Des chats Claude exposés sur Google : c’est ce qu’a révélé TechCrunch le 27 juillet 2026, en documentant comment des conversations et des Artifacts partagés depuis Claude se sont retrouvés indexés par les moteurs de recherche. Parmi les documents remontés : dossiers médicaux, noms d’enfants, code interne d’entreprise et évaluations de salariés.
Ce que la fuite a mis au jour
Selon l’enquête de la journaliste Lorenzo Franceschi-Bicchierai, les liens de partage générés par la fonctionnalité « share chat » de Claude — pensée pour envoyer une conversation à une personne précise — se sont retrouvés référencés par Google et Bing. Parmi les contenus repérés dans les résultats de recherche : des dossiers médicaux et des données d’essais cliniques comportant des noms de patients, des noms et numéros de téléphone d’enfants issus de documents scolaires, des documents internes d’entreprise incluant des évaluations de salariés, ainsi que du code et des notes de travail stockés dans des Artifacts. Le rapport mentionne aussi un chat étiqueté « shared by Anthropic » contenant du contenu explicite.
Comment ces liens se sont retrouvés sur Google
Le mécanisme n’a rien d’inédit : un lien de partage, une fois posté sur un espace public (forum, réseau social, dépôt de code), devient une page web ordinaire que les robots d’indexation peuvent explorer et référencer. C’est ce scénario qu’un utilisateur de Reddit a signalé en premier, avant que 404 Media ne publie une enquête plus détaillée sur l’ampleur du phénomène.
La réponse d’Anthropic
Contactée par TechCrunch, une porte-parole d’Anthropic, Amie Rotherham, a défendu la conception du système : « Ces liens de partage ne sont ni devinables ni découvrables, à moins que les utilisateurs ne choisissent eux-mêmes de les partager. » L’entreprise renvoie donc la responsabilité vers les utilisateurs qui publient ces liens sur des plateformes ouvertes, tout en soulignant qu’elle ne transmet ni répertoire ni sitemap de ces pages aux moteurs de recherche. Selon TechCrunch, l’exposition constatée avait toutefois disparu des résultats de recherche au moment de la publication de l’article, sans qu’Anthropic ne détaille de correctif technique précis.

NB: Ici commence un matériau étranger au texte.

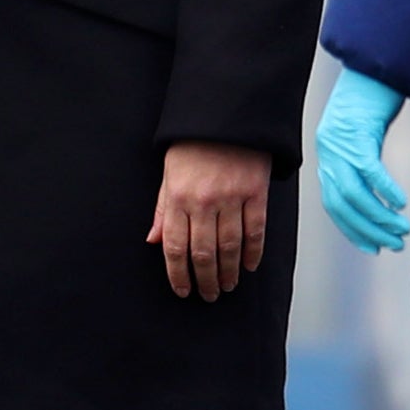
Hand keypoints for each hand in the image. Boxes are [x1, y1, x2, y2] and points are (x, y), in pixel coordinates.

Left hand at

Un problème déjà documenté en 2025
Ce n’est pas la première fois que des conversations Claude partagées se retrouvent en accès public : Forbes avait déjà rapporté en 2025 l’indexation d’environ 600 conversations dans des circonstances similaires. La récurrence de l’incident pose la question de la conception même de la fonctionnalité de partage, plus que d’un simple bug ponctuel.
Qu’est-ce qui a été exposé exactement dans cette fuite Claude ?
Des conversations et des Artifacts partagés via la fonction « share chat » de Claude, incluant des dossiers médicaux, des données scolaires d’enfants, des documents internes d’entreprise et du code source, se sont retrouvés indexés par Google et Bing.
Comment ces chats privés se sont-ils retrouvés sur Google ?
Les liens de partage de Claude deviennent des pages web classiques dès qu’ils sont publiés sur une plateforme publique (forum, réseau social, dépôt de code) ; les moteurs de recherche les explorent alors comme n’importe quelle autre page.
Anthropic a-t-il corrigé le problème ?
Selon TechCrunch, l’exposition constatée avait disparu des résultats de recherche au moment de la publication de l’article le 27 juillet 2026, mais Anthropic n’a communiqué aucun détail sur un correctif technique et a renvoyé la responsabilité vers les utilisateurs partageant leurs liens publiquement.